* **SUPPLIED TEXT**
For Tom Hudson, director of the McGill University / Genome Quebec Innovation Centre, 2005 was a year to remember. He was profiled in Newsweek, appeared on the cover of the Globe and Mail, and had Maclean's readers credit him with the "Achievement of the Year in Healthcare" in a national poll. Hudson was one of the driving forces behind the International Haplotype (HapMap) Project, the first comprehensive catalogue of human genetic variation. The results, released last year, are expected to offer crucial insights into the genetics behind such common diseases as asthma, cancer and diabetes. Hudson led Canada's HapMap efforts. He was featured in 67 different media.

6

Margaret Somerville
Claudio Calligaris

Margaret Somerville, from the McGill Centre for Medicine, Ethics and Law, is in sixth spot. There is no shortage of journalists who are grateful to have someone like Somerville willing to return their phone calls - an internationally respected bioethicist with wide-ranging interests, quick wits and a talent for offering up good quotes. Last year, Somerville weighed in on everything from freezing human eggs to the Terri Schiavo case. She appeared in 57 different media.

7

Jeffrey Mogil
Claudio Calligaris

Blondes might have more fun, but redheads helped put psychologist Jeffrey Mogil on Good Morning America. An expert on the genetic roots behind how people process pain, Mogil's research indicated that many redheaded women are wired in a unique way - they process pain (and certain medications tailored to alleviate pain) differently than other women. Differently than redheaded men, too. The work supplies some hard evidence to bolster one of Mogil's theories - that men and women aren't the same when it comes to pain and that, one day, treatments for pain will likely reflect this. Mogil appeared in 56 different media.

* **ENTRIES SUPPLIED**
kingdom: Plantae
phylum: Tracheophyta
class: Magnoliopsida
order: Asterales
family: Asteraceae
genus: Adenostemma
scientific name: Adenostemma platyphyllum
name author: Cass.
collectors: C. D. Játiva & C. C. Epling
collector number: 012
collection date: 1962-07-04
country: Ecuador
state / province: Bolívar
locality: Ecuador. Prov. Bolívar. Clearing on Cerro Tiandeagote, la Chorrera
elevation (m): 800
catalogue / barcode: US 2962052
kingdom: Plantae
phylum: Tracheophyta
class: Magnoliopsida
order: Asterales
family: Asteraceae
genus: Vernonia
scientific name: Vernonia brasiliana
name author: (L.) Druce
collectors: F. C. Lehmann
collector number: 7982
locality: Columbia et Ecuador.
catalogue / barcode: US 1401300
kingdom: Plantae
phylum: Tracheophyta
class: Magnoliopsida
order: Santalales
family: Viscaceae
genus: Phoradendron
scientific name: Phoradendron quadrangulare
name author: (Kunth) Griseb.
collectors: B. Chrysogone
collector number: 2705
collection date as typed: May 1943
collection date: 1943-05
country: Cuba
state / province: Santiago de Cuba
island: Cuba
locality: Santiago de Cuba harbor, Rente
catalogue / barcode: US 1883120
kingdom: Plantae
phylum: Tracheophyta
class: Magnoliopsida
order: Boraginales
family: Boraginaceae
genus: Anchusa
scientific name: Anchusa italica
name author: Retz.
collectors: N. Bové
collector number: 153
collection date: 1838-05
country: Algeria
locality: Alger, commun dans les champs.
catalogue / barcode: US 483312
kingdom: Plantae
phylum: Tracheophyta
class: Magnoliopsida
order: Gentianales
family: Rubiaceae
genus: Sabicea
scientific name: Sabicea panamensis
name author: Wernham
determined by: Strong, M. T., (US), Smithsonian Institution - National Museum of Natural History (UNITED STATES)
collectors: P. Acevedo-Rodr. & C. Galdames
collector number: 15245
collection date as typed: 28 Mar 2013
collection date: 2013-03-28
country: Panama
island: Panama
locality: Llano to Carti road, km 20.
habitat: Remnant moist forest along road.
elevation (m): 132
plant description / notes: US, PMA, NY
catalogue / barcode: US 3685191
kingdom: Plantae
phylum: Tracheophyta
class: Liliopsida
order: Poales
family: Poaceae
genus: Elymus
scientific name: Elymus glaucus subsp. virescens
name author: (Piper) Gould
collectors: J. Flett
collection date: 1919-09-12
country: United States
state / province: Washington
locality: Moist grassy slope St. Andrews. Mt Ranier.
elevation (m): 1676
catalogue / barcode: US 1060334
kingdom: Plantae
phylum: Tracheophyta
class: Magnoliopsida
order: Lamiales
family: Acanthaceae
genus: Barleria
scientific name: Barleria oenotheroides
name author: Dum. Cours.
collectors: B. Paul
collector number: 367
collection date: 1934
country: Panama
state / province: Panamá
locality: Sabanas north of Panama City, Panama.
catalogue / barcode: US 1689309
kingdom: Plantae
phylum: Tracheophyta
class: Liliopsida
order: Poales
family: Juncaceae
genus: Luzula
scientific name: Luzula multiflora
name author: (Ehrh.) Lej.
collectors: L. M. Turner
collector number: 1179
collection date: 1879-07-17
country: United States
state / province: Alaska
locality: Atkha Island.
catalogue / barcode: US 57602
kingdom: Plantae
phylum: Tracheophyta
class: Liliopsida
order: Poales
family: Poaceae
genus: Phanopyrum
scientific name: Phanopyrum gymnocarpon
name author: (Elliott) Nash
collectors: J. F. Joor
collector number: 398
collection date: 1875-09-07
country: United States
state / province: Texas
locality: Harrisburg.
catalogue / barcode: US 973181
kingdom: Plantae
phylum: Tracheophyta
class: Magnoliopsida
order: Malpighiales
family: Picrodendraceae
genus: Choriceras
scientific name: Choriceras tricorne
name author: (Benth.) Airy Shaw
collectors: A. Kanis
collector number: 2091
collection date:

* **YOUR TASKS**
a. Copy everything in the passage on McGill researchers in the media from "For Tom Hudson, director" down to "67 different media.", replacing "catalogue" with "catalog".
b. Carry on the passage on McGill researchers in the media from its last sentence onward.

* **EXPECTED OUTPUTS**
a.
For Tom Hudson, director of the McGill University / Genome Quebec Innovation Centre, 2005 was a year to remember. He was profiled in Newsweek, appeared on the cover of the Globe and Mail, and had Maclean's readers credit him with the "Achievement of the Year in Healthcare" in a national poll. Hudson was one of the driving forces behind the International Haplotype (HapMap) Project, the first comprehensive catalog of human genetic variation. The results, released last year, are expected to offer crucial insights into the genetics behind such common diseases as asthma, cancer and diabetes. Hudson led Canada's HapMap efforts. He was featured in 67 different media.

b.
8

Karl Moore
Claudio Calligaris

In eighth place is management professor Karl Moore, an expert on business strategy and the way in which major corporations are managed (or mismanaged). Moore's insights turned up in 51 different media, most often in stories about Air Canada's phoenix-like rise from the ashes of bankruptcy protection.

9

Margaret Becklake
Claudio Calligaris

Respiratory epidemiologist Margaret Becklake takes ninth place with appearances in 50 different media. Becklake led a study that offered some disquieting new information about the dangers of second-hand smoke. According to her research, kids who grow up in a household with a smoker appear to be far more susceptible to becoming addicted to cigarettes themselves when they reach adolescence.

Joseph Ragaz
Owen Egan

Tied for ninth place with mentions in 50 different media is oncologist Joseph Ragaz. Much of the press attention was the result of a study Ragaz led on breast cancer. Ragaz and his team analyzed 20 years of follow-up data involving breast cancer patients and concluded that women who are at a high risk of recurrence should receive both radiation and chemotherapy following surgery. They noted that women who received both treatments had more positive outcomes.

10

John Zucchi
Owen Egan

Finally, in tenth place, is historian John Zucchi, an expert on Roman Catholicism. Zucchi was well equipped to offer journalists some perspective on two of the biggest stories of 2005 - the death of Pope John Paul II and the selection of Benedict XVI as his successor. Zucchi was quoted in 44 different media.


The most prominent McGill graduate who made a name for accomplishments outside the University was undoubtedly John Gomery, BA'53, BCL'56, the Quebec Superior Court justice who headed the Gomery Inquiry probing the advertising scandal involving shenanigans among ad executives and Liberal Party organizers. Gomery was named Quebecer of the Year by l'Actualité magazine and Canada's Newsmaker of the Year by Time. Gomery's ties to McGill were mentioned often in the press.

Other graduates who appeared frequently in the news in 2005, in stories that noted their McGill connections, include Egyptian prime minister Ahmed Nazif, PhD'83, Win Butler, BA'04, the lead singer and founder of the Grammy-nominated Arcade Fire, Seattle Seahawks longsnapper J.P. DARCHE, BSC'97, children's book editor SUSAN RICH, BA'91 (she played a pivotal role in nurturing the best-selling Lemony Snicket series), and architect Moshe Safdie, BArch'61, whose work on Israel's new Holocaust History Museum earned international acclaim.